1. “Workies”: The World’s First Labor Party
Chapter One (first of 8-Part Series by Stan Phipps)
The idea of a Labor Party based on the existing trade union movement to defend working class interests is far from new. The origins of the concept can be traced to even before the much celebrated nineteenth century efforts of workers and farmers to create the “grassroots” Peoples’ Party of the 1890s. The Working Men’s Parties of the late 1820s and early 1830s, which were supported by the existing trade union federations, were, in fact, the world’s first labor parties. A class-specific issue, the ten-hour day, provided the initial impetus for working class political action. The labor party activists in the era came to be known as “workies,” and their, short, rather volatile history came to foreshadow what would become a rather persistent pattern for subsequent U.S. Labor parties. The Working Men’s Parties “emerged through the cracks in the party system, only to be beset by invasion, deflection, co-optation, and eventual ruin at the hands of outsiders and their radical political pawns” (Wilentz, 213).
From the perspective of the 1990s, the most striking aspect of the Working Men’s Parties was their ubiquitousness. They seemed to spring up everywhere: not only in Philadelphia, New York City, Boston, Newark, and St. Louis, but in decidedly less urban communities such as Carlisle, Pennsylvania; Glens Falls, New York; Caldwell, New Jersey; Zanesville, Ohio; Dedham, Massachusetts; Lyme, Connecticut; and Calais, Maine. In all, some 60 Labor parties appeared in 15 states and had the editorial support of more than 50 newspapers. In addition to Working Men’s Party, names adopted by the political bodies included “Working Men’s Republican Association,” “Peoples’ Party,” “Farmers’ and Mechanics’ Society,” “Mechanics and Other Working Men,” and just plain “Working Men” (Pessen, 1969: 193, 194). Their detractors attached less than flattering labels including, “mob rabble,” “Tag, Rag, and Bobtail,” and “Levelers” (Pessen, 1978: 270). Simply Working Men or “workies,” as the labor activists called themselves, became the most widely accepted designation.
The first such labor party was founded in Philadelphia by the Mechanics Union of Trade Associations in May, 1828, just a few months after the city-wide labor federation itself was organized. The by-laws were quickly amended to stipulate that three months prior to general elections the union of bricklayers, painters, glaziers, typographers, and house carpenters “should nominate as candidates such individuals as shall pledge themselves … to support and advance … the interests and enlightenment of the working class” (Pessen, 1967: 14, 15; 1969: 196, 197).

◆ DATA LINES ◆
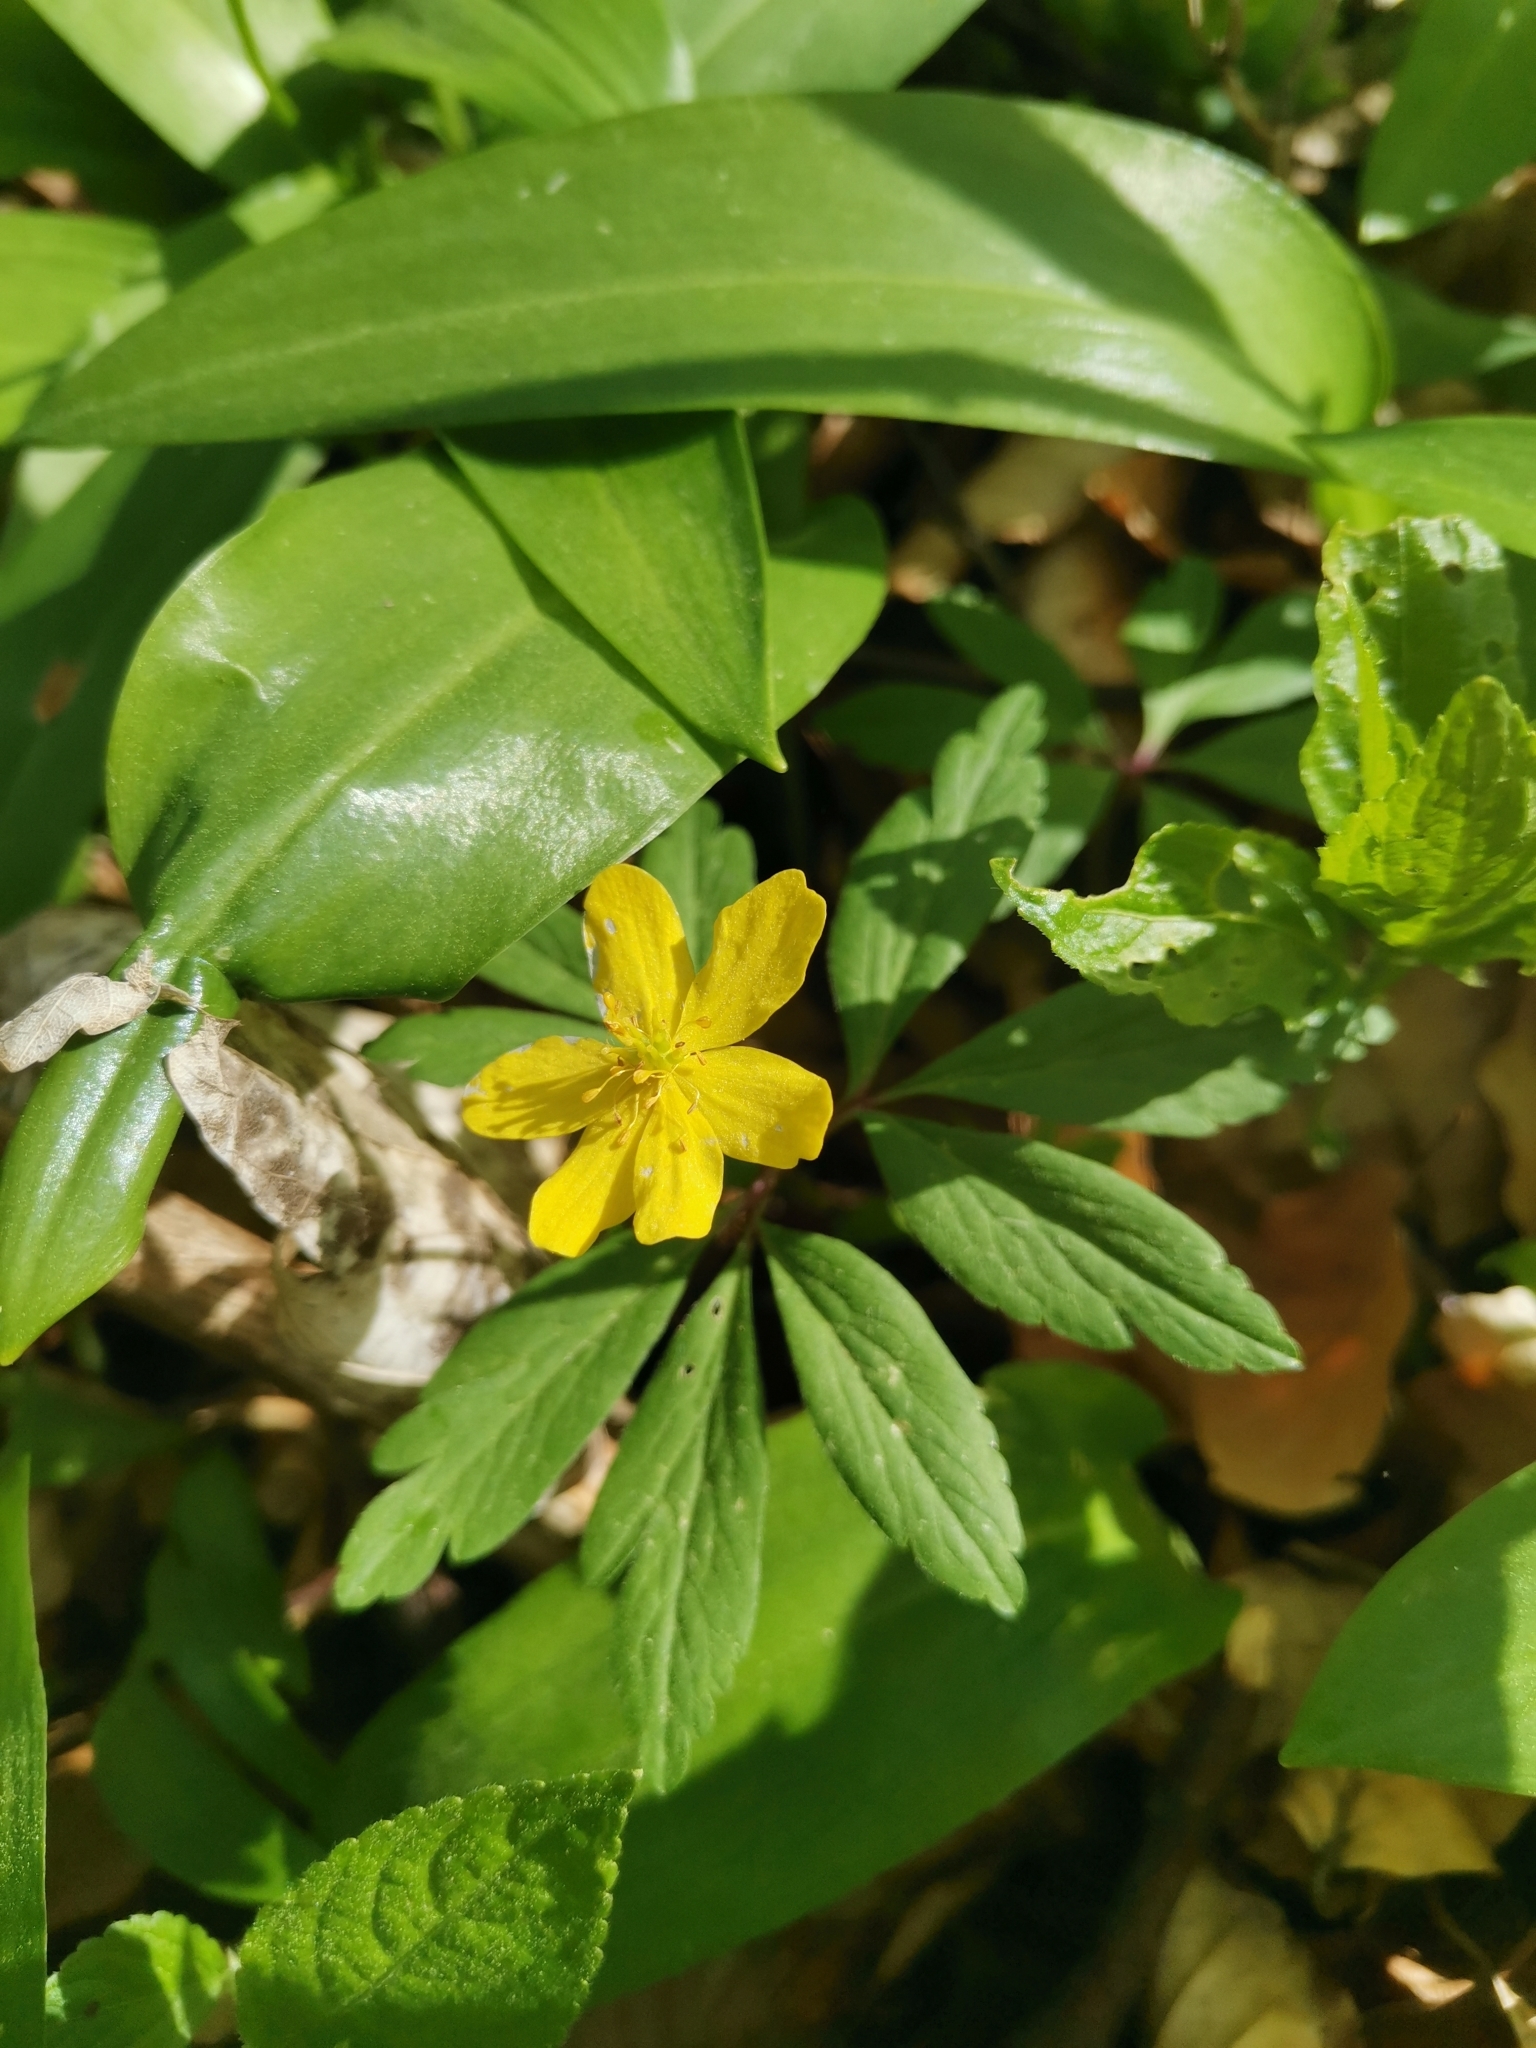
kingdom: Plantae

◆ TASKS TO CARRY OUT ◆
A - According to the Working Men's Parties article, how many labor parties appeared, and in how many states?
B - Repeat word for word the part of the Working Men's Parties article that starts at "The first such" and ends after "1969: 196, 197).".
The material above is separate from the Working Men's Parties article.

◆ FINAL RESULTS ◆
A - Some 60 labor parties appeared in 15 states.

B -
The first such labor party was founded in Philadelphia by the Mechanics Union of Trade Associations in May, 1828, just a few months after the city-wide labor federation itself was organized. The by-laws were quickly amended to stipulate that three months prior to general elections the union of bricklayers, painters, glaziers, typographers, and house carpenters “should nominate as candidates such individuals as shall pledge themselves … to support and advance … the interests and enlightenment of the working class” (Pessen, 1967: 14, 15; 1969: 196, 197).